I might be wrong but I think that Xamarin linking is about code elimination, not optimization. Besides even in optimization mode debugging should still work in certain limits of course.
confirmed bug:
https://bugzilla.xamarin.com/show_bug.cgi?id=17512
Guys, this is not a bug. Don't be stubborn. You want to debug, you don't link. Dot.
If linking is completly disabled, and if the breakpoint is not hit (which is the case in async delegates or task based actions, even in "normal" C# app), then it is a bug. The bug is probably a limitation more than a bug, as it also happens in normal C# apps, even in test projects if using async/await keywords instead of .Wait() or .Result.

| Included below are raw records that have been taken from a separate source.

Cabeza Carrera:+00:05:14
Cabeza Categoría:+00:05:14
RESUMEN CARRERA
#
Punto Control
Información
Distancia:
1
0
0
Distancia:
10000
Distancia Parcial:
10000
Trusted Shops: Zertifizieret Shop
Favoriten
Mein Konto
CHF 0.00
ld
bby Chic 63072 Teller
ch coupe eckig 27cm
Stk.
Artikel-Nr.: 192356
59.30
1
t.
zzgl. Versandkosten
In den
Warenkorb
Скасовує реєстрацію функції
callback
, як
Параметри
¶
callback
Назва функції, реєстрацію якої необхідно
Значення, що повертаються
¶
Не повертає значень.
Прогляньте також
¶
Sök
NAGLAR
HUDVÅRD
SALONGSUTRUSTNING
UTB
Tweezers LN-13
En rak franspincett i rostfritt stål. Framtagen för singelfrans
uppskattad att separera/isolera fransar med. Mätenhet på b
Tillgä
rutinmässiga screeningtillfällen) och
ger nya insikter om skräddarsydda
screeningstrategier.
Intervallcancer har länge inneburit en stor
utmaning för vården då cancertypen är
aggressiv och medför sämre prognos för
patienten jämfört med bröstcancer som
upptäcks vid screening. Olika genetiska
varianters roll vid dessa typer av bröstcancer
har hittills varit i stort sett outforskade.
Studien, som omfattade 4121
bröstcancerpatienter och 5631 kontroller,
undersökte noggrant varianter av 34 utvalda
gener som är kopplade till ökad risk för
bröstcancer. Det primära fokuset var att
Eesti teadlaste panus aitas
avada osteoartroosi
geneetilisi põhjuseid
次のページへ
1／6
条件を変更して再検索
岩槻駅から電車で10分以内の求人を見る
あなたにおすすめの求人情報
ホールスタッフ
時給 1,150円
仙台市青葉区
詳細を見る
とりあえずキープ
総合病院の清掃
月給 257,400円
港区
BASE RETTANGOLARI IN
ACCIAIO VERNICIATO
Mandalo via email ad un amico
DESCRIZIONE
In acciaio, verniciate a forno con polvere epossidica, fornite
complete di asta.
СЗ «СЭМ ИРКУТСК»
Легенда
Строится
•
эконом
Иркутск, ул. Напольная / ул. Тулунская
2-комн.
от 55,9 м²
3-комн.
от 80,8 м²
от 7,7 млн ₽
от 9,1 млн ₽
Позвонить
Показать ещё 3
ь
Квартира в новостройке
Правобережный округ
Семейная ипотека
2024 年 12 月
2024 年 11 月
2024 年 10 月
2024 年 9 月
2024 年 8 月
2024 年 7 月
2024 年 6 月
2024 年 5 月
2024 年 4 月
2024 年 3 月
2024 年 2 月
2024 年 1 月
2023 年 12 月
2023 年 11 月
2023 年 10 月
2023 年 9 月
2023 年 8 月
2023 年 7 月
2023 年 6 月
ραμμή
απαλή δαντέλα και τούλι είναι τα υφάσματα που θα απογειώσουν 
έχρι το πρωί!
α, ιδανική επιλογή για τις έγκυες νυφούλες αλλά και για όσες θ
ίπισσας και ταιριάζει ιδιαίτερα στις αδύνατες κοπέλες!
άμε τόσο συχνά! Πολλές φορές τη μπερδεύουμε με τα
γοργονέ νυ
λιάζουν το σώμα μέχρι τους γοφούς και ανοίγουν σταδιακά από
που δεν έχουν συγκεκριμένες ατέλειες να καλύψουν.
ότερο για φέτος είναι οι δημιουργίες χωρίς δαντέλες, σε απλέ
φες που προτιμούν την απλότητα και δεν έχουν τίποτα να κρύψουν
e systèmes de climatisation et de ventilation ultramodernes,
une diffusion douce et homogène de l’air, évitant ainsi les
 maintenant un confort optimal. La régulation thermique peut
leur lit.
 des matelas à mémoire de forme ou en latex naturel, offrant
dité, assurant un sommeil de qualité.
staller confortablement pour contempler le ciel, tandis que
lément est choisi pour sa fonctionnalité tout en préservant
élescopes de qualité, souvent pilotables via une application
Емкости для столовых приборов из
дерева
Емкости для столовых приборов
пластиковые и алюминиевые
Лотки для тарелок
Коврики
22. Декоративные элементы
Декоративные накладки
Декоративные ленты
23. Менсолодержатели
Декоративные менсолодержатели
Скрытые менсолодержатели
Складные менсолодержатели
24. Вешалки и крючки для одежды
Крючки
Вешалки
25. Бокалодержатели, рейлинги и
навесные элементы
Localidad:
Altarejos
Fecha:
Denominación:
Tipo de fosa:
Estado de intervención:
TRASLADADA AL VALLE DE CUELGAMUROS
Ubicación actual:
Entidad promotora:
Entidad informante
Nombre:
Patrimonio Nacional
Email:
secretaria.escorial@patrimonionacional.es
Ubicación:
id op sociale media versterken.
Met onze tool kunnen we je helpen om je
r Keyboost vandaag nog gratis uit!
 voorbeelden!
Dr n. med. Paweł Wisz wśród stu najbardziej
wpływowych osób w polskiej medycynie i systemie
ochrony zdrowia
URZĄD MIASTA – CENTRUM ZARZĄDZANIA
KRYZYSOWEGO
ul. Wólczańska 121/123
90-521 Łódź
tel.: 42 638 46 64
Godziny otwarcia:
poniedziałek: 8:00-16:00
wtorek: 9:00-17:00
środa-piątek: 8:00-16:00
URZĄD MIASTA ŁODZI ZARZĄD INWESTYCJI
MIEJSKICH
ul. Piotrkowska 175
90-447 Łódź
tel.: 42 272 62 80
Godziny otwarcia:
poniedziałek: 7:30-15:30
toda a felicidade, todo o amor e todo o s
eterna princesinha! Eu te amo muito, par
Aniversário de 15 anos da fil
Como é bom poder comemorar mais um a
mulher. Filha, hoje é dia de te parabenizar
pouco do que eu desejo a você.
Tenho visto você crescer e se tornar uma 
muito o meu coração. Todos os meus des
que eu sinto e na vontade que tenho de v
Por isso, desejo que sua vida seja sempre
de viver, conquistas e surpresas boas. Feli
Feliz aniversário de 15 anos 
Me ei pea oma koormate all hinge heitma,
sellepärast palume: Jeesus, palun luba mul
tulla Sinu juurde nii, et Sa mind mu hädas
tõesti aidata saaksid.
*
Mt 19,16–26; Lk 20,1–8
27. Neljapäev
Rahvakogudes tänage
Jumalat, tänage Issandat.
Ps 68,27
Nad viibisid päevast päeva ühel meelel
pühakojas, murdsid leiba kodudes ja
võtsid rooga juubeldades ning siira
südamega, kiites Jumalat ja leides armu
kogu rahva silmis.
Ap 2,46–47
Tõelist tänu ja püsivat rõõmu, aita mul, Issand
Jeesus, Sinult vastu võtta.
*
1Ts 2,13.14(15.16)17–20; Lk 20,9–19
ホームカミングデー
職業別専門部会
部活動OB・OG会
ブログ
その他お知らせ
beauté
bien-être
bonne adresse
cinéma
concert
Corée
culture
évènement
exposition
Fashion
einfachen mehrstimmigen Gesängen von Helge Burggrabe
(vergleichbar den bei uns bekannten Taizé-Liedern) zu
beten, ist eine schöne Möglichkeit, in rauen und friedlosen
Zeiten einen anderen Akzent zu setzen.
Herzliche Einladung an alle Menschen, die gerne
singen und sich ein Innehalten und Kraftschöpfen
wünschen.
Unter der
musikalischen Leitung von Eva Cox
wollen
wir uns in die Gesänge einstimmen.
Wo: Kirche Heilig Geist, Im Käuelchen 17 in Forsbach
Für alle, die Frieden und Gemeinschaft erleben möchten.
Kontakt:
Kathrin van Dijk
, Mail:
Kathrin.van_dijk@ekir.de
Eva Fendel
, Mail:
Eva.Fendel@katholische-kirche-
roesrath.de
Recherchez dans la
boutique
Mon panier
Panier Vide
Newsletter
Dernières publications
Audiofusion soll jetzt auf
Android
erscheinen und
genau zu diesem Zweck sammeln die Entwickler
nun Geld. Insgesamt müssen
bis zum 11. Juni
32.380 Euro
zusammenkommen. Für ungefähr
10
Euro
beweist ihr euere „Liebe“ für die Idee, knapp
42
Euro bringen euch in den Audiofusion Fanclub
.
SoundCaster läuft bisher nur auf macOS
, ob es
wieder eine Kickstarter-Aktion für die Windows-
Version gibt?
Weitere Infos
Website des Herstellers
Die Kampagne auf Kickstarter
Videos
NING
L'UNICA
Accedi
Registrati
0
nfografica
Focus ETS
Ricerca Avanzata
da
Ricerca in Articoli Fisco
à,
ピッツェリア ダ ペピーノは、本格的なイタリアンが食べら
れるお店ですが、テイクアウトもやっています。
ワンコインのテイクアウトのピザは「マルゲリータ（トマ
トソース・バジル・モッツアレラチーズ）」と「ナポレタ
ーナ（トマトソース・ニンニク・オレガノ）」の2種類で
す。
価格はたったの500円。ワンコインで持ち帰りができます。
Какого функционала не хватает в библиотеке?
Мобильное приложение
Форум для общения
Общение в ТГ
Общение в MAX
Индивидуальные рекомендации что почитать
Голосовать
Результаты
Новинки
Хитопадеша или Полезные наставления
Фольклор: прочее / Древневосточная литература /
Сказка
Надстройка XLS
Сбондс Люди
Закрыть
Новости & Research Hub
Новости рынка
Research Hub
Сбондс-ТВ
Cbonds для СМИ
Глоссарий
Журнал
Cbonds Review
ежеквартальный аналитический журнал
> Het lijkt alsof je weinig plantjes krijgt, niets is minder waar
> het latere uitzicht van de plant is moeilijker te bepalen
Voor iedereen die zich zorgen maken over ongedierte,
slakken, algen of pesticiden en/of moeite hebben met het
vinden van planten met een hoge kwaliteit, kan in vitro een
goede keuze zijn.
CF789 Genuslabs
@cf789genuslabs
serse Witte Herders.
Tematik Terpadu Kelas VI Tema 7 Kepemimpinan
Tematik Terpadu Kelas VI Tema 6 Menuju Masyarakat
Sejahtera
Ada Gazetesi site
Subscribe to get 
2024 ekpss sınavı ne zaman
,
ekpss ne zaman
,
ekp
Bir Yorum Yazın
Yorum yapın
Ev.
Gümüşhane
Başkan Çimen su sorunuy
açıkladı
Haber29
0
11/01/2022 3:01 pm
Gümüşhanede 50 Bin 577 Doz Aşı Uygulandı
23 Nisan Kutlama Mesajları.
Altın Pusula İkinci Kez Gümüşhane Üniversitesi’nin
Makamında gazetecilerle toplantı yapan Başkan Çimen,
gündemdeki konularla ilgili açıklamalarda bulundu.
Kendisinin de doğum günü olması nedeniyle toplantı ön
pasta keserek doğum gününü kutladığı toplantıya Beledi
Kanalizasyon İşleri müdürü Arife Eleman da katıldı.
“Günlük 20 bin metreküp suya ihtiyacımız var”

I agree with you it should break. Now try to throw in the same place. The Task Unhandled Exception breakpoint is not hit. This ... is a bug.
We are not linking the assemblies we are trying to debug. The linking setting for that is "All Assemblies" which I have made clear we are not using. The Linking setting in question "SDK Assemblies Only" should exclude linking assemblies in our project so the "don't link if you want to debug" argument is invalid.
Regardless, Xamarin obviously agrees as they have confirmed this as a bug per the bug report I submitted.
@softlion Wait, what?
We have just faced the issue. Linking is off, but async methods get transformed into somehting different based on CompileServices and I can see strange records in Call Stack, but can't set breakpoint.
Is this still an issue?
Still an issue for me.
Xamarin Studio. Mac project. PCL library. Async methods
Still an issue, for me as well. Nothing I've tried seems to work.
Yes it has never been fixed.
Breakpoints are also not being hit in a pcl method called from another pcl lib called from the android app. Not easy to debug ...
This is still broken. I've turned off linking, verified that the method is being called and it still isn't working. So I had to debug old school. Output to console and output values. Really tedious.
I'm hitting this problem today too, also in a PCL. Very frustrating since C# really likes to push the async/await pattern.
Fellas, in a couple of other threads, @FredyWenger posted a solution that works for me too. Rather than "step into" (F11) to advance a line in your code during debug, hit "step over" (or the F10 key). It will actually behave like "step into" by going a single line at a time.
did you try to add:
[assembly: Dependency(typeof(your class with await method in it))]
before namespace?
I am also facing this problem, How can we fix this problem ,Is this is a bug of Xamarin
I think I just hit this issue. Every other method, breakpoints work. If I convert the method from async void to void, it works. But async void (this is an event handler), it says symbols aren't loaded for the document.